Data records:

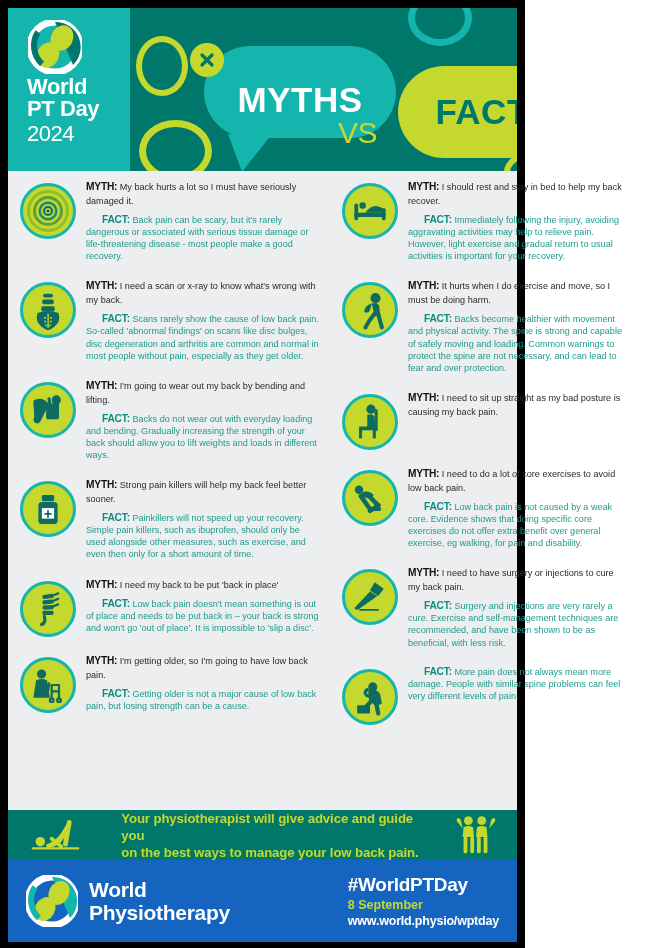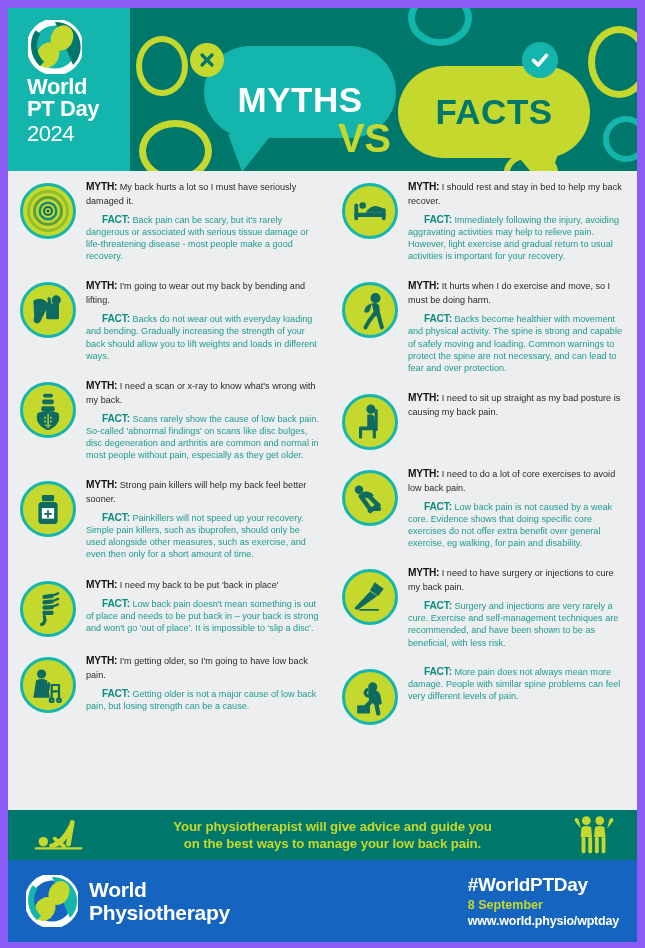--- a/index.html
+++ b/index.html
@@ -4,22 +4,22 @@
 <style>
   * { box-sizing: border-box; margin: 0; padding: 0; }
   html, body {
     width: 645px; height: 948px;
     background: #ffffff;
     font-family: "Liberation Sans", sans-serif;
     overflow: hidden;
   }
   #poster {
     position: relative;
-    width: 645px; height: 948px;
-    background: #8b5cf6;
+    width: 525px; height: 948px;
+    background: #000000;
     padding: 8px 8px 8px 8px;
   }
 
   
   .header {
     position: relative;
     height: 163px;
     background: #00776b;
     overflow: hidden;
   }
@@ -97,21 +97,21 @@
     display:flex; align-items:center; justify-content:center;
   }
   .badge-check {
     position: absolute; left: 514px; top: 34px;
     width: 36px; height: 36px; border-radius: 50%;
     background: #14b5ac; z-index: 7;
     display:flex; align-items:center; justify-content:center;
   }
   .vs-label {
     position: absolute; left: 330px; top: 108px;
-    color: #c4d82e; font-size: 40px; font-weight: bold;
+    color: #c4d82e; font-size: 30px; font-weight: normal;
     z-index: 7; letter-spacing: -0.5px;
   }
 
   
   .content {
     position: relative;
     background: #eceef0;
     padding: 4px 0 4px 0;
     height: 639px;
   }
@@ -150,21 +150,21 @@
   
   .cta {
     position: relative;
     height: 50px;
     background: #00776b;
     display: flex; align-items: center;
   }
   .cta-icon-l { width: 120px; display:flex; justify-content:center; align-items:center; }
   .cta-text {
     flex: 1 1 auto;
-    text-align: center;
+    text-align: left;
     color: #c4d82e;
     font-size: 13.2px; font-weight: bold; line-height: 17px;
     letter-spacing: -0.1px;
     padding-right: 14px;
   }
   .cta-icon-r { width: 86px; display:flex; justify-content:center; align-items:center; }
 
   .brandbar {
     position: relative;
     height: 82px;
@@ -263,39 +263,20 @@
         </div>
         <div class="txt">
           <div class="myth-line"><b>MYTH:</b> <span>My back hurts a lot so I must have seriously damaged it.</span></div>
           <div class="fact-line"><b>FACT:</b> <span>Back pain can be scary, but it's rarely dangerous or associated with serious tissue damage or life-threatening disease - most people make a good recovery.</span></div>
         </div>
       </div>
 
       <div class="card">
         <div class="icon-wrap">
           <div class="icon-circle">
-            <svg viewBox="0 0 48 48" width="44" height="44">
-              <g fill="#0d6b62">
-                <circle cx="33" cy="13" r="5"></circle>
-                <path d="M8 14 q6 -4 12 -1 l4 3 q2 2 0 4 l-8 16 q-2 4 -6 2 q-3 -2 -1 -6 Z"></path>
-                <rect x="22" y="17" width="14" height="17" rx="1.5"></rect>
-                <rect x="24" y="10" width="3.5" height="12" rx="1.7" transform="rotate(-8 25.7 16)"></rect>
-              </g>
-            </svg>
-          </div>
-        </div>
-        <div class="txt">
-          <div class="myth-line"><b>MYTH:</b> <span>I'm going to wear out my back by bending and lifting.</span></div>
-          <div class="fact-line"><b>FACT:</b> <span>Backs do not wear out with everyday loading and bending. Gradually increasing the strength of your back should allow you to lift weights and loads in different ways.</span></div>
-        </div>
-      </div>
-
-      <div class="card">
-        <div class="icon-wrap">
-          <div class="icon-circle">
             <svg viewBox="0 0 48 48" width="46" height="46">
               <g fill="#0d6b62">
                 <rect x="19" y="7" width="10" height="4" rx="1.6"></rect>
                 <rect x="18" y="13" width="12" height="5" rx="1.8"></rect>
                 <rect x="17" y="20" width="14" height="5.5" rx="1.8"></rect>
                 <path d="M13 27 q11 -4 22 0 q2 8 -2 12 q-3 4 -9 6 q-6 -2 -9 -6 q-4 -4 -2 -12 Z"></path>
               </g>
               <g fill="#c4d82e">
                 <circle cx="21" cy="32" r="1"></circle>
                   <circle cx="27" cy="32" r="1"></circle>
@@ -304,20 +285,39 @@
                 <circle cx="22" cy="40" r="1"></circle>
                   <circle cx="26" cy="40" r="1"></circle>
                 <rect x="23.4" y="28" width="1.4" height="15" rx="0.7"></rect>
               </g>
             </svg>
           </div>
         </div>
         <div class="txt">
           <div class="myth-line"><b>MYTH:</b> <span>I need a scan or x-ray to know what's wrong with my back.</span></div>
           <div class="fact-line"><b>FACT:</b> <span>Scans rarely show the cause of low back pain. So-called 'abnormal findings' on scans like disc bulges, disc degeneration and arthritis are common and normal in most people without pain, especially as they get older.</span></div>
+        </div>
+      </div>
+
+      <div class="card">
+        <div class="icon-wrap">
+          <div class="icon-circle">
+            <svg viewBox="0 0 48 48" width="44" height="44">
+              <g fill="#0d6b62">
+                <circle cx="33" cy="13" r="5"></circle>
+                <path d="M8 14 q6 -4 12 -1 l4 3 q2 2 0 4 l-8 16 q-2 4 -6 2 q-3 -2 -1 -6 Z"></path>
+                <rect x="22" y="17" width="14" height="17" rx="1.5"></rect>
+                <rect x="24" y="10" width="3.5" height="12" rx="1.7" transform="rotate(-8 25.7 16)"></rect>
+              </g>
+            </svg>
+          </div>
+        </div>
+        <div class="txt">
+          <div class="myth-line"><b>MYTH:</b> <span>I'm going to wear out my back by bending and lifting.</span></div>
+          <div class="fact-line"><b>FACT:</b> <span>Backs do not wear out with everyday loading and bending. Gradually increasing the strength of your back should allow you to lift weights and loads in different ways.</span></div>
         </div>
       </div>
 
       <div class="card">
         <div class="icon-wrap">
           <div class="icon-circle">
             <svg viewBox="0 0 48 48" width="42" height="42">
               <g fill="#0d6b62">
                 <rect x="17" y="8" width="14" height="7" rx="1.6"></rect>
                 <rect x="13" y="16" width="22" height="25" rx="4"></rect>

Task directions — Please give back the data above word for word, with no pictures included.

Reply —
--- a/index.html
+++ b/index.html
@@ -4,22 +4,22 @@
 <style>
   * { box-sizing: border-box; margin: 0; padding: 0; }
   html, body {
     width: 645px; height: 948px;
     background: #ffffff;
     font-family: "Liberation Sans", sans-serif;
     overflow: hidden;
   }
   #poster {
     position: relative;
-    width: 645px; height: 948px;
-    background: #8b5cf6;
+    width: 525px; height: 948px;
+    background: #000000;
     padding: 8px 8px 8px 8px;
   }
 
   
   .header {
     position: relative;
     height: 163px;
     background: #00776b;
     overflow: hidden;
   }
@@ -97,21 +97,21 @@
     display:flex; align-items:center; justify-content:center;
   }
   .badge-check {
     position: absolute; left: 514px; top: 34px;
     width: 36px; height: 36px; border-radius: 50%;
     background: #14b5ac; z-index: 7;
     display:flex; align-items:center; justify-content:center;
   }
   .vs-label {
     position: absolute; left: 330px; top: 108px;
-    color: #c4d82e; font-size: 40px; font-weight: bold;
+    color: #c4d82e; font-size: 30px; font-weight: normal;
     z-index: 7; letter-spacing: -0.5px;
   }
 
   
   .content {
     position: relative;
     background: #eceef0;
     padding: 4px 0 4px 0;
     height: 639px;
   }
@@ -150,21 +150,21 @@
   
   .cta {
     position: relative;
     height: 50px;
     background: #00776b;
     display: flex; align-items: center;
   }
   .cta-icon-l { width: 120px; display:flex; justify-content:center; align-items:center; }
   .cta-text {
     flex: 1 1 auto;
-    text-align: center;
+    text-align: left;
     color: #c4d82e;
     font-size: 13.2px; font-weight: bold; line-height: 17px;
     letter-spacing: -0.1px;
     padding-right: 14px;
   }
   .cta-icon-r { width: 86px; display:flex; justify-content:center; align-items:center; }
 
   .brandbar {
     position: relative;
     height: 82px;
@@ -263,39 +263,20 @@
         </div>
         <div class="txt">
           <div class="myth-line"><b>MYTH:</b> <span>My back hurts a lot so I must have seriously damaged it.</span></div>
           <div class="fact-line"><b>FACT:</b> <span>Back pain can be scary, but it's rarely dangerous or associated with serious tissue damage or life-threatening disease - most people make a good recovery.</span></div>
         </div>
       </div>
 
       <div class="card">
         <div class="icon-wrap">
           <div class="icon-circle">
-            <svg viewBox="0 0 48 48" width="44" height="44">
-              <g fill="#0d6b62">
-                <circle cx="33" cy="13" r="5"></circle>
-                <path d="M8 14 q6 -4 12 -1 l4 3 q2 2 0 4 l-8 16 q-2 4 -6 2 q-3 -2 -1 -6 Z"></path>
-                <rect x="22" y="17" width="14" height="17" rx="1.5"></rect>
-                <rect x="24" y="10" width="3.5" height="12" rx="1.7" transform="rotate(-8 25.7 16)"></rect>
-              </g>
-            </svg>
-          </div>
-        </div>
-        <div class="txt">
-          <div class="myth-line"><b>MYTH:</b> <span>I'm going to wear out my back by bending and lifting.</span></div>
-          <div class="fact-line"><b>FACT:</b> <span>Backs do not wear out with everyday loading and bending. Gradually increasing the strength of your back should allow you to lift weights and loads in different ways.</span></div>
-        </div>
-      </div>
-
-      <div class="card">
-        <div class="icon-wrap">
-          <div class="icon-circle">
             <svg viewBox="0 0 48 48" width="46" height="46">
               <g fill="#0d6b62">
                 <rect x="19" y="7" width="10" height="4" rx="1.6"></rect>
                 <rect x="18" y="13" width="12" height="5" rx="1.8"></rect>
                 <rect x="17" y="20" width="14" height="5.5" rx="1.8"></rect>
                 <path d="M13 27 q11 -4 22 0 q2 8 -2 12 q-3 4 -9 6 q-6 -2 -9 -6 q-4 -4 -2 -12 Z"></path>
               </g>
               <g fill="#c4d82e">
                 <circle cx="21" cy="32" r="1"></circle>
                   <circle cx="27" cy="32" r="1"></circle>
@@ -304,20 +285,39 @@
                 <circle cx="22" cy="40" r="1"></circle>
                   <circle cx="26" cy="40" r="1"></circle>
                 <rect x="23.4" y="28" width="1.4" height="15" rx="0.7"></rect>
               </g>
             </svg>
           </div>
         </div>
         <div class="txt">
           <div class="myth-line"><b>MYTH:</b> <span>I need a scan or x-ray to know what's wrong with my back.</span></div>
           <div class="fact-line"><b>FACT:</b> <span>Scans rarely show the cause of low back pain. So-called 'abnormal findings' on scans like disc bulges, disc degeneration and arthritis are common and normal in most people without pain, especially as they get older.</span></div>
+        </div>
+      </div>
+
+      <div class="card">
+        <div class="icon-wrap">
+          <div class="icon-circle">
+            <svg viewBox="0 0 48 48" width="44" height="44">
+              <g fill="#0d6b62">
+                <circle cx="33" cy="13" r="5"></circle>
+                <path d="M8 14 q6 -4 12 -1 l4 3 q2 2 0 4 l-8 16 q-2 4 -6 2 q-3 -2 -1 -6 Z"></path>
+                <rect x="22" y="17" width="14" height="17" rx="1.5"></rect>
+                <rect x="24" y="10" width="3.5" height="12" rx="1.7" transform="rotate(-8 25.7 16)"></rect>
+              </g>
+            </svg>
+          </div>
+        </div>
+        <div class="txt">
+          <div class="myth-line"><b>MYTH:</b> <span>I'm going to wear out my back by bending and lifting.</span></div>
+          <div class="fact-line"><b>FACT:</b> <span>Backs do not wear out with everyday loading and bending. Gradually increasing the strength of your back should allow you to lift weights and loads in different ways.</span></div>
         </div>
       </div>
 
       <div class="card">
         <div class="icon-wrap">
           <div class="icon-circle">
             <svg viewBox="0 0 48 48" width="42" height="42">
               <g fill="#0d6b62">
                 <rect x="17" y="8" width="14" height="7" rx="1.6"></rect>
                 <rect x="13" y="16" width="22" height="25" rx="4"></rect>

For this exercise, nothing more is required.